I had long ago realized that he was afraid to wake up next to me because of the incident with Samantha. Okay, that's okay. If the word "okay" still has any meaning at all... I naively thought that his fear was justified and constructive, but... fuck it, Louis, he's mentally unstable, what logic can there be? He shouldn't have panicked like that. I shouldn't have been so hysterical. But he's afraid I'll leave. I mean... really afraid. Not a couple of times a day when I suddenly disappear, but all the time. Like I could disappear at any moment. Maybe it's because of the medication? They caused him to have hallucinations that disappeared as quickly as they appeared, and he is afraid that the same thing will happen to me? Or is it just a phobia? Don't know. And if I don't find out, I won't be able to help. And I'll always be a useless bug.
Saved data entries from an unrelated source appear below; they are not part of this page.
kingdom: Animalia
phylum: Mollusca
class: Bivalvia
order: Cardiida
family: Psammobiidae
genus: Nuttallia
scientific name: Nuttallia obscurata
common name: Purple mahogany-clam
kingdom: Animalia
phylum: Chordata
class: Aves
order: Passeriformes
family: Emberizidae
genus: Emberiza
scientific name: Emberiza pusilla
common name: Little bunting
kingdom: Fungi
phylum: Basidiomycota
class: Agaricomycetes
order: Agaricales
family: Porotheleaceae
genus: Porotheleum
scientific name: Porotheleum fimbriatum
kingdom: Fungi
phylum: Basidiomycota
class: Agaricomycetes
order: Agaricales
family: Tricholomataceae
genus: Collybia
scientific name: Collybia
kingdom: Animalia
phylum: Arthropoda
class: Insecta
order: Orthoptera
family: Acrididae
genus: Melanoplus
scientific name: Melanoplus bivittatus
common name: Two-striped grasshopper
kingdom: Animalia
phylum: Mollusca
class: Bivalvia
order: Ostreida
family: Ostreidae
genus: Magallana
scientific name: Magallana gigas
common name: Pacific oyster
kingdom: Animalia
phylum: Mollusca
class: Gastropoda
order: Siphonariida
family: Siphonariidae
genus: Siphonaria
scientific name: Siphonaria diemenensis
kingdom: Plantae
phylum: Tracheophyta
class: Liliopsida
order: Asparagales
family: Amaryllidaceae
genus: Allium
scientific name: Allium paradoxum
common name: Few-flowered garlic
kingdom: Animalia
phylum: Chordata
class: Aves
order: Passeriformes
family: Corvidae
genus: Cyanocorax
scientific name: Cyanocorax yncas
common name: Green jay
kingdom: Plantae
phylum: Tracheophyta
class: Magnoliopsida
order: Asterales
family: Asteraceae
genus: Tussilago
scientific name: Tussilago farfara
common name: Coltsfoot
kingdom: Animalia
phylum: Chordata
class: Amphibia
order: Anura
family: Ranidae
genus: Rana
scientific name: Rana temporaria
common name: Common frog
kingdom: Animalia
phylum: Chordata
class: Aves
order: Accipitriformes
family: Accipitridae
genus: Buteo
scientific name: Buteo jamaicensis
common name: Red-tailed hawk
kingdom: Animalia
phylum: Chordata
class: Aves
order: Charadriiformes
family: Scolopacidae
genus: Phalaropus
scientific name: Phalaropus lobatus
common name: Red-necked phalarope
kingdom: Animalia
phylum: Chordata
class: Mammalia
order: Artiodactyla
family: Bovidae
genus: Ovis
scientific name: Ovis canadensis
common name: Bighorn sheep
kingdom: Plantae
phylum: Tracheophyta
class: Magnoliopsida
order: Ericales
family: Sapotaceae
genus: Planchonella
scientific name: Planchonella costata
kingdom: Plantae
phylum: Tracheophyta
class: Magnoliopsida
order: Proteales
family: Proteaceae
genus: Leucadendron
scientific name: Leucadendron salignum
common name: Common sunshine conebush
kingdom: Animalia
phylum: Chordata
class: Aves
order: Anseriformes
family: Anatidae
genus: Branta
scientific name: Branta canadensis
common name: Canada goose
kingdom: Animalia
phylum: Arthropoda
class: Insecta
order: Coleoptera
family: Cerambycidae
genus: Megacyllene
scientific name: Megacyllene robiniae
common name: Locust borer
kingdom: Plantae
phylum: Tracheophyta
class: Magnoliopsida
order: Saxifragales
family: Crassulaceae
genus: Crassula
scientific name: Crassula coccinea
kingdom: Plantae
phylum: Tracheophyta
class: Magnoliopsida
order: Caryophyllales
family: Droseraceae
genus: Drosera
I also realized that he was mad at himself. He doesn't want to be afraid, but he's afraid, he doesn't want to panic, but he's panicking. He's like my ex-girlfriend who was obsessed with dieting. I desperately wanted to lose weight, but every night she still broke down and stuffed her stomach. She didn't want to, but she did. Harry gets mad at himself every time he hurts me, every time he snaps, but he still does it again. He doesn't want to do any of this, he wants to be with me without twitching every time I get out of bed, but he can't. He can't control it, and that's the worst part.

He doesn't control his illness, but it controls him.

I wake up from the smell of food, opening my eyes hard. It's 3:05 pm. I stretch, yawning loudly, and roll onto my back. I barely notice that I'm alone when the door to the room suddenly opens. Harry is standing in the doorway, holding a tray. He looks tired, but he still tries to smile at me.

"Hey..."

"Hey..."

I stand up on my elbows, adjusting the blanket so that he can put the tray on it. He lies down across the bed, holding his head in his hands, and, according to a good old tradition, avoids my gaze.

"Harry."

But he just shakes his head. Doesn't want to talk? I've seen it somewhere before. I look at the breakfast and freeze. Damn. I told him I went out to buy us something to eat, and I came back empty-handed. Well done, Louis, you're just saving the day. I know he doesn't want to talk about it, but I don't want him to get it wrong.

"You know I wasn't going to leave you, right?"

He tears off a piece of bread and looks at it as if it were made of gold.

"I know."

"Then what happened?"

He doesn't answer. He keeps looking at the bread crumbs. Yes, I shouldn't push him, but... fuck it, of course, I should, there's no other way to deal with him. I don't need to know the reason for his fear to get rid of it.